Sulla scia di queste importanti affermazioni, le Sezioni unite di questa Corte hanno meglio definito il potere del giudice in tema di sequestro probatorio o preventivo, affermando che il giudice, nel compiere il controllo di legalità che gli spetta, non deve limitarsi a "prendere atto" della tesi accusatoria, ma, senza spingersi sino a una verifica in concreto della sua fondatezza, deve valutare se gli elementi di fatto rappresentati consentono di sussumere l’ipotesi formulata in quella tipica, "tenendo nel debito conto le contestazioni difensive sull’esistenza della fattispecie dedotta ed esaminando l’integralità dei presupposti che legittimano il sequestro" (Sez. Un. n. 23 del 20.11.1996, dep. 29.1.1997, Bassi, rv.

206657; Sez. Un. n. 7/2000). E’ stato così affermato che l’unica differenza che corre tra giudice cautelare e giudice del merito è che il primo non ha poteri di istruzione e di valutazione probatoria, che sono incompatibili con la natura cautelare del giudizio, ma che tuttavia conserva in pieno il potere di valutare in punto di diritto se sulla base delle prospettazioni hic et inde dedotte ricorra il reato contestato. Si tratta di una valutazione provvisoria dettata dalla urgenza, che dovrà essere approfondita dal giudice di merito dopo il compimento della istruzione probatoria, ma che deve essere reale, al fine di evitare che il controllo di garanzia del giudice sia vanificato, lasciando così al solo Pubblico Ministero il potere di espropriare unilateralmente, sia pure non a tempo indeterminato, diritti patrimoniali garantiti dalla Costituzione. Nel caso di specie il giudice del riesame ha fatto corretta applicazione del principi espressi dando atto di avere esaminato e valutato gli elementi accusatori e quelli prospettati dalla difesa e all’esito di essere pervenuto alla affermazioni di sussistenza del fumus di cui ha dato conto nel provvedimento in questa sede censurato In particolare ha dato contezza delle concrete risultanze processuali e dell’effettiva situazione emergente dagli elementi forniti dalle parti e ha indicato, sia pure sommariamente, le ragioni, individuate nella indagine espletata dai militari della G.d.F., che rendono allo stato sostenibile l’impostazione accusatoria. Le argomentazioni esposte nei motivi in esame si risolvono in censure che non possono trovare ingresso in questa sede di legittimità a fronte di un provvedimento del Tribunale del Riesame che, come già detto, ha fatto corretta applicazione dei principi di legge in materia.

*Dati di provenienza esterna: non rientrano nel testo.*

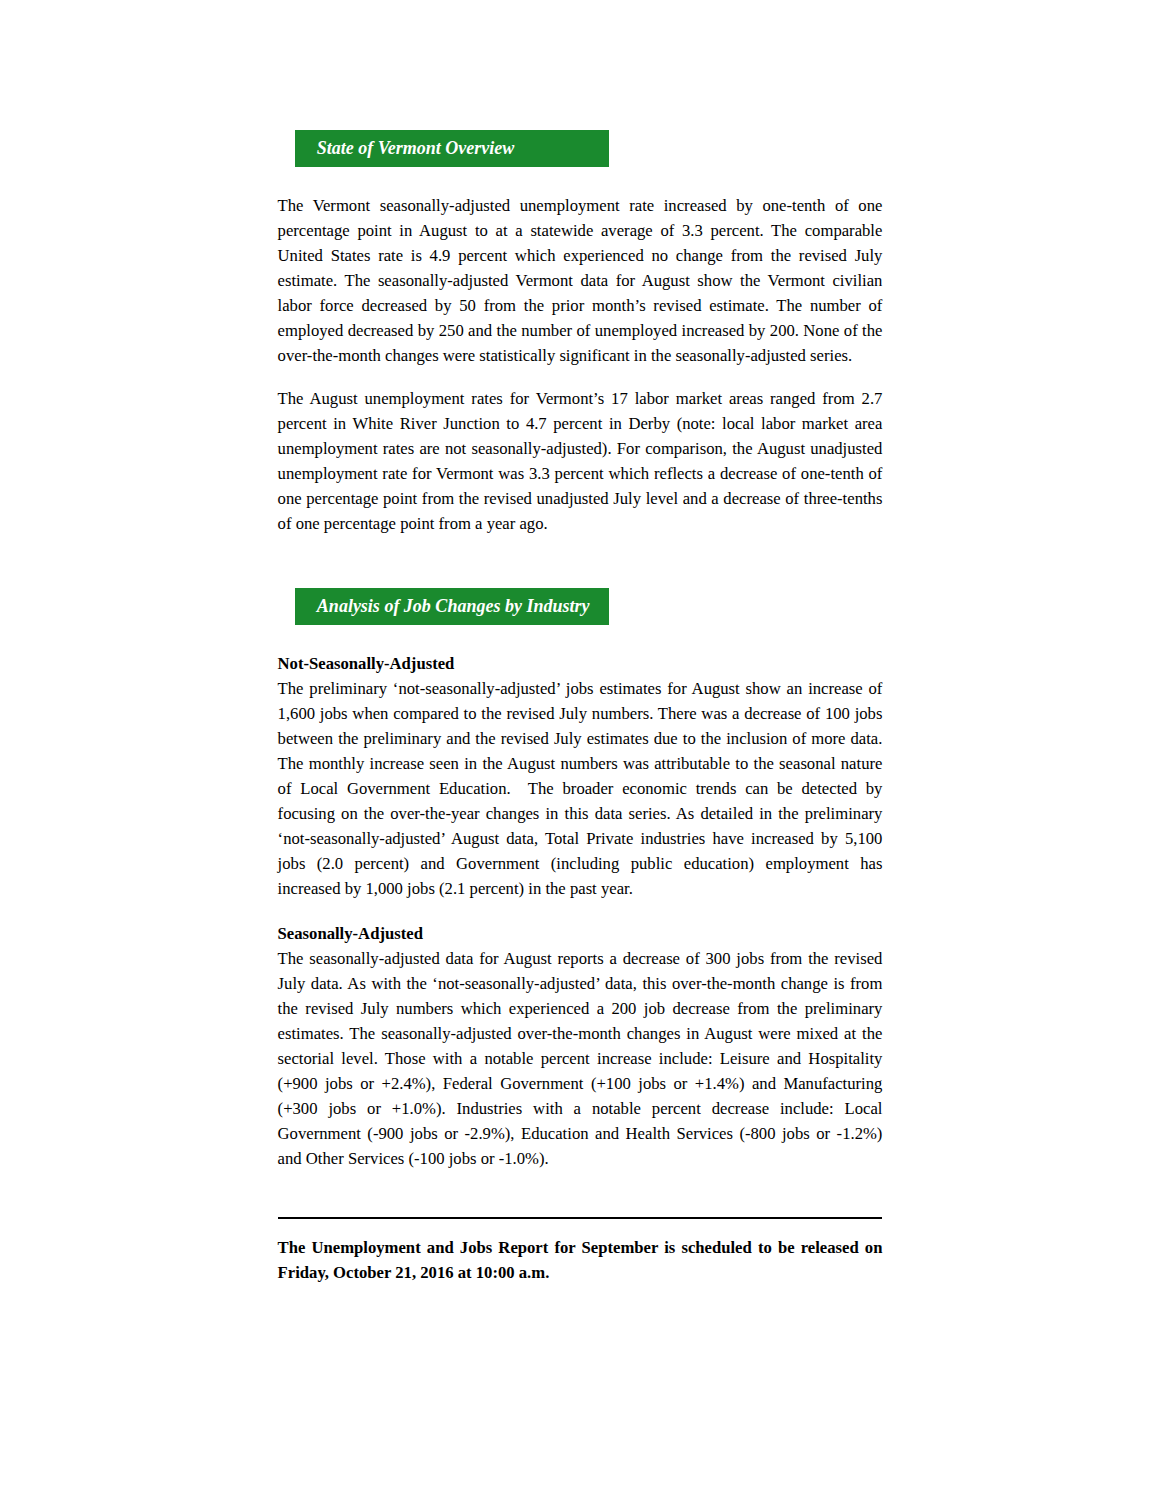State of Vermont Overview
The Vermont seasonally-adjusted unemployment rate increased by one-tenth of one percentage point in August to at a statewide average of 3.3 percent. The comparable United States rate is 4.9 percent which experienced no change from the revised July estimate. The seasonally-adjusted Vermont data for August show the Vermont civilian labor force decreased by 50 from the prior month’s revised estimate. The number of employed decreased by 250 and the number of unemployed increased by 200. None of the over-the-month changes were statistically significant in the seasonally-adjusted series.
The August unemployment rates for Vermont’s 17 labor market areas ranged from 2.7 percent in White River Junction to 4.7 percent in Derby (note: local labor market area unemployment rates are not seasonally-adjusted). For comparison, the August unadjusted unemployment rate for Vermont was 3.3 percent which reflects a decrease of one-tenth of one percentage point from the revised unadjusted July level and a decrease of three-tenths of one percentage point from a year ago.
Analysis of Job Changes by Industry
Not-Seasonally-Adjusted
The preliminary ‘not-seasonally-adjusted’ jobs estimates for August show an increase of 1,600 jobs when compared to the revised July numbers. There was a decrease of 100 jobs between the preliminary and the revised July estimates due to the inclusion of more data. The monthly increase seen in the August numbers was attributable to the seasonal nature of Local Government Education. The broader economic trends can be detected by focusing on the over-the-year changes in this data series. As detailed in the preliminary ‘not-seasonally-adjusted’ August data, Total Private industries have increased by 5,100 jobs (2.0 percent) and Government (including public education) employment has increased by 1,000 jobs (2.1 percent) in the past year.
Seasonally-Adjusted
The seasonally-adjusted data for August reports a decrease of 300 jobs from the revised July data. As with the ‘not-seasonally-adjusted’ data, this over-the-month change is from the revised July numbers which experienced a 200 job decrease from the preliminary estimates. The seasonally-adjusted over-the-month changes in August were mixed at the sectorial level. Those with a notable percent increase include: Leisure and Hospitality (+900 jobs or +2.4%), Federal Government (+100 jobs or +1.4%) and Manufacturing (+300 jobs or +1.0%). Industries with a notable percent decrease include: Local Government (-900 jobs or -2.9%), Education and Health Services (-800 jobs or -1.2%) and Other Services (-100 jobs or -1.0%).
The Unemployment and Jobs Report for September is scheduled to be released on Friday, October 21, 2016 at 10:00 a.m.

Con il 2^ motivo lamenta genericamente l’inutilizzabilità della relazione a firma del consulente della Procura, depositata agli atti del Tribunale, ad udienza camerale conclusa, con la quale quest’ultimo avrebbe replicato all’esperto della difesa e sulla quale il ricorrente afferma essere stata improntata la motivazione del Riesame, senza però fornire una compiuta rappresentazione e dimostrazione del contenuto di tale relazione che si asserisce essere stata recepita dal giudice di merito, incorrendo così nella inosservanza del principio di autosufficienza del ricorso. Con il motivo sub 4 lamenta un vizio di motivazione inammissibile in questa sede, così come i motivi sub 1 e 5 che si risolvono nella sollecitazione ad una valutazione del materiale probatorio diversa da quella operata dal Tribunale, che ha indicato che il conseguimento della prima rata di finanziamento pubblico alla E.I. è avvenuta con decreto del 9.8.2005, preclusa in questa sede di legittimità.

Con riguardo al motivo sub 3 sarebbe sufficiente richiamare l’ampiezza del sindacato giurisdizionale relativo alla verifica della base fattuale richiesta per l’adozione delle misure cautelari reale in argomento, come sopra indicato, per dichiararne l’infondatezza, deve però rilevarsi che il Tribunale nell’indicare la sussistenza del fumus del reato di truffa aggravata per il conseguimento di erogazioni pubbliche, ha dato conto della sussistenza di elementi che attestano il coinvolgimento del M. nell’emissione delle false fatturazioni e dunque nella realizzazione degli artifici e raggiri rivelatisi idonei a trarre in inganno il competente ministero. Il ricorso deve pertanto essere respinto e il ricorrente condannato al pagamento delle spese processuali.

P.Q.M.

Rigetta il ricorso e condanna il ricorrente al pagamento delle spese processuali.

Testo non ufficiale. La sola stampa del bollettino ufficiale ha carattere legale.